Saved data entries
==*==
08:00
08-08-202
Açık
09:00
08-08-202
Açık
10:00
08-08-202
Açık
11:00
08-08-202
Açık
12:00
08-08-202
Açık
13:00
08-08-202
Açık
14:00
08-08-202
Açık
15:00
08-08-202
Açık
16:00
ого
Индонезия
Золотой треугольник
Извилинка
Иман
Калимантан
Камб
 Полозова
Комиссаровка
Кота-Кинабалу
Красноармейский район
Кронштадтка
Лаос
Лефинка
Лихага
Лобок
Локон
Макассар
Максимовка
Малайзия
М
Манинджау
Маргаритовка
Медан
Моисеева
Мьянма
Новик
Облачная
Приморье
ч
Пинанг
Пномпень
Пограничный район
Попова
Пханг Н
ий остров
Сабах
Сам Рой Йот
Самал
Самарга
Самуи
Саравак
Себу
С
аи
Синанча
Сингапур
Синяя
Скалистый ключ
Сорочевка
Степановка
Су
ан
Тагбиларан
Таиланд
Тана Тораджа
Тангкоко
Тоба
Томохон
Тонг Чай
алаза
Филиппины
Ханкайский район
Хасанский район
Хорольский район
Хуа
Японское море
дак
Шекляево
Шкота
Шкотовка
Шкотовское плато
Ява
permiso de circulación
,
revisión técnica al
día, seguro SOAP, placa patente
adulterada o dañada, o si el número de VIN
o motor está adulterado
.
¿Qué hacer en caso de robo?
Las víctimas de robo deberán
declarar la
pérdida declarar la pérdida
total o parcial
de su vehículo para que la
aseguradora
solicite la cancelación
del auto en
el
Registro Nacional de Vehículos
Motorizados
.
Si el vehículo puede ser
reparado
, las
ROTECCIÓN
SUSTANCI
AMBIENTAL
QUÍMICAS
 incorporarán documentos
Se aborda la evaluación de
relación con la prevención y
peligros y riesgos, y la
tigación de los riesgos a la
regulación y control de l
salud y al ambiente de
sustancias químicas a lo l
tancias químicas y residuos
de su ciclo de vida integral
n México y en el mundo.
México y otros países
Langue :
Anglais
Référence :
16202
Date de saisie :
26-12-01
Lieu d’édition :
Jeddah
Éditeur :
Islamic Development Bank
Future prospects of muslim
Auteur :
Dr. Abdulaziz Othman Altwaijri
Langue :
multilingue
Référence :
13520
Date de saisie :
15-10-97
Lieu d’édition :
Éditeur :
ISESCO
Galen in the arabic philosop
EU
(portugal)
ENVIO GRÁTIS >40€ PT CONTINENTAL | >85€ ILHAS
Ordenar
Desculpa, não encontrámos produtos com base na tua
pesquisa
==*==
* WHAT YOU NEED TO DO: Output all of the data in full, exactly as given.

* RESPONSE TO THE TASK:
08:00
08-08-202
Açık
09:00
08-08-202
Açık
10:00
08-08-202
Açık
11:00
08-08-202
Açık
12:00
08-08-202
Açık
13:00
08-08-202
Açık
14:00
08-08-202
Açık
15:00
08-08-202
Açık
16:00
ого
Индонезия
Золотой треугольник
Извилинка
Иман
Калимантан
Камб
 Полозова
Комиссаровка
Кота-Кинабалу
Красноармейский район
Кронштадтка
Лаос
Лефинка
Лихага
Лобок
Локон
Макассар
Максимовка
Малайзия
М
Манинджау
Маргаритовка
Медан
Моисеева
Мьянма
Новик
Облачная
Приморье
ч
Пинанг
Пномпень
Пограничный район
Попова
Пханг Н
ий остров
Сабах
Сам Рой Йот
Самал
Самарга
Самуи
Саравак
Себу
С
аи
Синанча
Сингапур
Синяя
Скалистый ключ
Сорочевка
Степановка
Су
ан
Тагбиларан
Таиланд
Тана Тораджа
Тангкоко
Тоба
Томохон
Тонг Чай
алаза
Филиппины
Ханкайский район
Хасанский район
Хорольский район
Хуа
Японское море
дак
Шекляево
Шкота
Шкотовка
Шкотовское плато
Ява
permiso de circulación
,
revisión técnica al
día, seguro SOAP, placa patente
adulterada o dañada, o si el número de VIN
o motor está adulterado
.
¿Qué hacer en caso de robo?
Las víctimas de robo deberán
declarar la
pérdida declarar la pérdida
total o parcial
de su vehículo para que la
aseguradora
solicite la cancelación
del auto en
el
Registro Nacional de Vehículos
Motorizados
.
Si el vehículo puede ser
reparado
, las
ROTECCIÓN
SUSTANCI
AMBIENTAL
QUÍMICAS
 incorporarán documentos
Se aborda la evaluación de
relación con la prevención y
peligros y riesgos, y la
tigación de los riesgos a la
regulación y control de l
salud y al ambiente de
sustancias químicas a lo l
tancias químicas y residuos
de su ciclo de vida integral
n México y en el mundo.
México y otros países
Langue :
Anglais
Référence :
16202
Date de saisie :
26-12-01
Lieu d’édition :
Jeddah
Éditeur :
Islamic Development Bank
Future prospects of muslim
Auteur :
Dr. Abdulaziz Othman Altwaijri
Langue :
multilingue
Référence :
13520
Date de saisie :
15-10-97
Lieu d’édition :
Éditeur :
ISESCO
Galen in the arabic philosop
EU
(portugal)
ENVIO GRÁTIS >40€ PT CONTINENTAL | >85€ ILHAS
Ordenar
Desculpa, não encontrámos produtos com base na tua
pesquisa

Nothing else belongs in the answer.